Jones explained the three main types of traffic signal timing systems:
▪ Time of day: The stretch of U.S. 278 on Hilton Head Island uses the time of day system — the most basic option — which sets light cycles to correspond with times and days of the week.
▪ Traffic responsive: In the greater Bluffton area, traffic responsive systems are used. Those systems use preset light patterns based on the time and day, but can be adjusted as traffic volumes change.
▪ Adaptive systems: These systems — already in place in the Charleston, Myrtle Beach, and Greenville areas — have no specific timing plan and can be changed quickly based on roadway conditions, Jones said.
Starting next month Jones said SCDOT plans to provide funds — roughly $45,000 — to tweak the patterns of seven lights on the island and study traffic volumes over several months.
Kinton said that during the study staff will be able to measure “the flow of traffic across the system in real-time.”
Based on the results of the study — expected to be substantially complete by April — the town may opt to upgrade its signal programming to a traffic responsive or an adaptive system, Jones said.
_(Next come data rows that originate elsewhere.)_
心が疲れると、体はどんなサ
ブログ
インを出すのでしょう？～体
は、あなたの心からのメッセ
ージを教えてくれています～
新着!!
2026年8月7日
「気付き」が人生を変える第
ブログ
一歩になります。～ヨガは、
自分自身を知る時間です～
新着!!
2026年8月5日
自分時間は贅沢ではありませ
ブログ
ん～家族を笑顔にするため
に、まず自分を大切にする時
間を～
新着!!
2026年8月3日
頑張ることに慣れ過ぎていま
Along the greater Bluffton stretch of U.S 278, there are plans to upgrade 15 lights to an adaptive system at a cost of roughly $270,000.
This system, expected to be implemented in the late spring, will help “residents and businesses get on to (U.S.) 278” from side streets and can adjust to real-time events such as crashes or road closures, Jones said.
Jones acknowledged the limitations of even the most sophisticated traffic light system.
“Whatever we do, it’s going to be a near-term solution,” Jones said.
The county has several long-term projects officials hope will eventually take a big bite out of the traffic problem around the Hilton Head Island bridges.
Beaufort County Council members and staff are working on a proposal to bring a referendum to a vote in November of next year to raise $120 million for transportation projects.
The lion’s share of that revenue, $80 million — raised over a period of four years by adding a penny tax to every dollar spent in the county — would be used to on projects around the aging Hilton Head Island bridges, according to preliminary plans.